Hotels, buses, taxis, restaurants, shops, petrol pumps and convenience stores are staffed mostly by Asians. Even among Asians, the Chinese outnumber everybody else. In the Canberra hotel, the receptionist who checked me in was a Brazil-born young man who had grown up in Australia. He boasted that he had no “accent” in either Portuguese or English. The young woman, another receptionist, who helped open our room, was a recent arrival from Gambia. Our rickshaw on the Yarra riverfront in Melbourne was pulled by a Brazilian man and the couple who sold us marino wool clothing (it was getting colder by every passing day) was from Argentina who said they had lived in Australia for more than three decades but whose English made me ask him if he was from Chile. The young woman who served us lunch in the alley next to the Federation Square was from Mexico, who said she couldn’t be there if she was not born in California. The receptionist of the Clarion hotel who suggested we should visit Domaine Chandon winery was from Iran. The Uber drivers in Sydney were from Italy and Lebanon. The Italian young man said there was more money in Dubai than in Australia but life was better in Australia though the taxes were high. The Lebanese older man came to Australia decades ago when he married an Australian woman and claimed that he made $2000 au a week just from his Uber driving. He was an accountant for the rest of his time.

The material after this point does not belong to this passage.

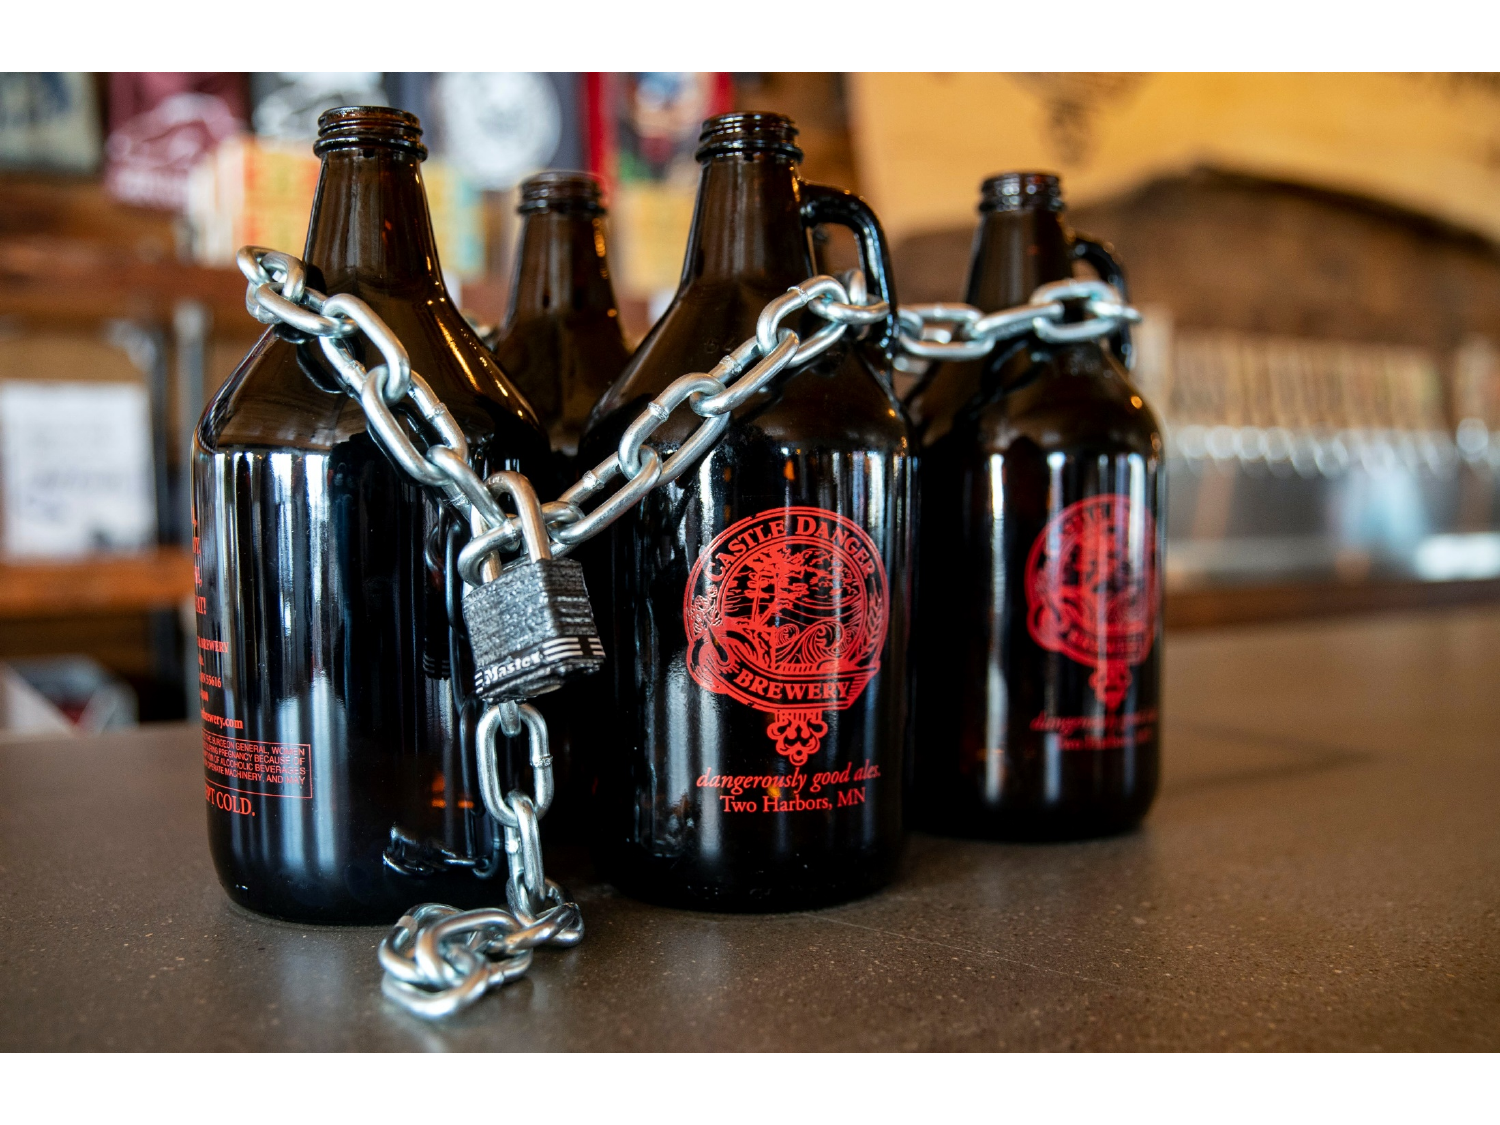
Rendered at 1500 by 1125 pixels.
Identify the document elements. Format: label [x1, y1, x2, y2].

picture [0, 71, 1500, 1053]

You could run into Nepalis everywhere—city streets, restaurants, airports, walking in the streets, commuter buses and trains, grandfathers taking grand children to schools or grandmothers walking on the sidewalks, pushing strollers. Taxi drivers were mostly Indians—and in Cairns Punjabis, especially Sikhs. Sikhs were the largest banana farmers in Cairns.
Whenever I got a chance in the evenings or mornings, I turned on the television. Besides the usual soaps and shows and global Trump-Un parley, television debates centred around these: the rights of the Aborigines and their potential or real violations, Australian National University’s rejection of a multimillion dollar grant by the Ramsay Centre that came with strings attached to use the funds to start a Western Civilisation degree and the prime minister’s public disagreement with it, condemnation of Australian soldiers’ putting up of the Nazi flag during their assignment in Afghanistan in 2007.
In the Australian National Museum in Canberra, the Aborigines section of the museum not only displayed in elaborate detail about how the First Australians, as they are called now, lived—their lifestyle and their artifacts but also how their encounter with the Europeans deprived them of their hunting and fishing territories, brought diseases to decimate their population and other adverse consequences. The growing awareness of indigenous rights and recognition of their voices became clear in the candid statements on public display that the descendants of the First Australians had made about their loss. Indigenous experts and activists themselves had designed and curated this section of the museum.
The rebellious heritage of Australians is alive and well. This is the spirit that Peter Carey in many of his novels, notably in his True History of the Kelly Gang, and Robert Hughes in his epic non-fiction work Fatal Shore depicted so well. This is the national lore of the Ozzie manifested in many aspects of their life and society.